There are many fascinating stories about some of the key players of recent times such as Costa, Griezmann, Saul and Garcia as well as an insight into the mentality of the manager Diego Simeone. I never realised that Costa was named after Diego Maradona, a brave choice for a Brazilian father and the story of how Griezmann was spotted by Atletico after all the major French clubs rejected him is an inspiration for any academy cast-off.
The author also presents a compelling case for the jinx or El Pupas which allegedly still curses the team. Many Atletico fans are convinced that they are jinxed and have compelling evidence for their beliefs as the author carefully elucidates. In Brussels in 1974, Atletico were leading Bayern Munich in the European Cup Final with only eleven seconds remaining when the Germans equalised and went on to win the replay. Forty years later in Lisbon, Atletico led Real in the final of the same competition when their opponents equalised 2 minutes and 28 seconds into stoppage time and proceeded to win in extra time. If I was a hincha fuerte of Atletico, I would certainly believe in the jinx.
Some minor quibbles, the structure of the book is heavily weighted around key dates in the club’s history, therefore it is a tad disconcerting when in Chapter One they win La Liga on Sunday 17 May 2014 and then play in the Champions League final on Sunday 14 May.
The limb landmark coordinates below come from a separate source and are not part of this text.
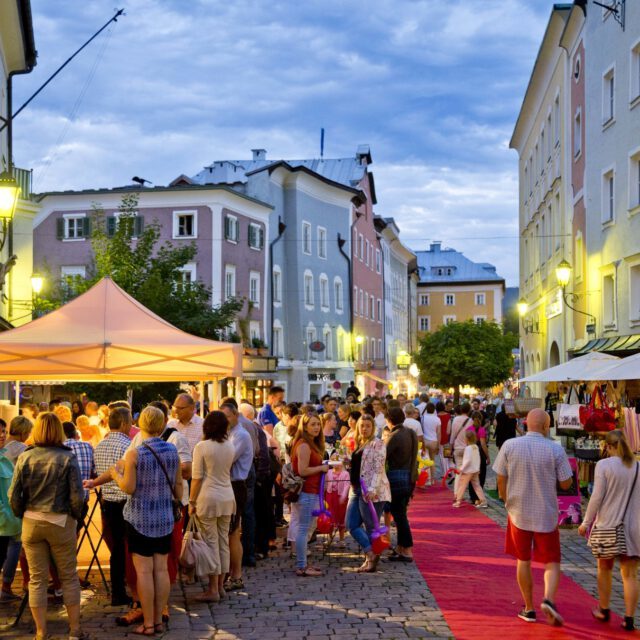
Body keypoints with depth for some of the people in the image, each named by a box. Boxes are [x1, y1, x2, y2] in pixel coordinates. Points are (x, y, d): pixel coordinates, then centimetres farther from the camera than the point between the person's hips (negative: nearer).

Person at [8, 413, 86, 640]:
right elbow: (77, 495, -12)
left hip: (31, 523, 2)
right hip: (61, 522, -2)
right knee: (69, 577, 12)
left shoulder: (24, 457, -3)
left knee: (37, 579, 9)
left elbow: (13, 495, -1)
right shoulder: (68, 458, -9)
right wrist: (76, 516, 6)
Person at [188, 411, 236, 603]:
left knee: (211, 541, -1)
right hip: (227, 497, 5)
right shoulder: (230, 446, 5)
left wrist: (192, 501, -2)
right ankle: (220, 585, 19)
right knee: (224, 541, 11)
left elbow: (197, 477, -9)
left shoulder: (202, 447, -9)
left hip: (208, 497, -5)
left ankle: (213, 589, 2)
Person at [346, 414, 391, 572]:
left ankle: (372, 559, 7)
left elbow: (378, 468, -16)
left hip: (371, 492, -9)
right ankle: (371, 555, 8)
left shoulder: (377, 444, -6)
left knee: (371, 527, -2)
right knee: (352, 524, 4)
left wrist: (372, 489, -25)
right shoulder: (358, 445, 19)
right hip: (356, 489, 9)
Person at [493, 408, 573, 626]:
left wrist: (506, 501, 15)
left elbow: (501, 479, -2)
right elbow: (566, 484, -6)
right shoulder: (555, 450, -11)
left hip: (519, 513, 2)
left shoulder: (509, 446, -7)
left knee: (523, 561, 16)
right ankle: (549, 599, -15)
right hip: (546, 515, -2)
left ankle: (529, 609, 20)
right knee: (551, 562, 9)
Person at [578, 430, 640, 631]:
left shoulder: (604, 465, -10)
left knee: (604, 569, 16)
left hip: (607, 525, -2)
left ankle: (604, 611, 28)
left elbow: (597, 497, -11)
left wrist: (586, 522, -1)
I think that should be Sunday 24 May! The constant use of dates also makes the lack of an index doubly frustrating.
McTear does appear to have a strong attachment to the concept of the underdog and makes his point clear in his introduction: “Rarely, though can an underdog hold their own against two Goliaths and yet that is what Atletico did in the 2013/14 season”.
However, as a young twenty-year-old student living in Madrid in 1975, I went to watch Atletico play Independiente from Argentina in the Intercontinental Cup Final in front of a crowd of nearly 70,000 in the Vicente Calderon Stadium and witnessed the home team win two-nil on the evening and two – one overall on aggregate. This meant that Atletico were officially the best team in the world. Atletico may have been many things over the years, but they could never be described as an underdog. Eibar – yes, Atletico – never!
To enjoy this book, you have to banish the concept of the underdog and read it more as the story of a club who have returned from the dead zone of the Segunda Division, almost going out of existence in the process and have become a major force in Spanish Football, despite the hegemony of Barca and Real. Certainly, in terms of marketing La Liga to the foreign television viewer having a third serious challenger helps the revenue streams.
This is a well written book produced by an author who has undertaken methodical and meticulous research to provide the reader with an in-depth insight into all things Atletico. It is a triumph of investigation and storytelling giving the background to the club and its recent resurgence. Although, this is an easy book to dip in and out of, I found that once you pick it up it is almost impossible to put down. The Atletico story needed telling, Euan Mc Tear has provided us with an insight into what it means to be a fan of the Rojiblancos.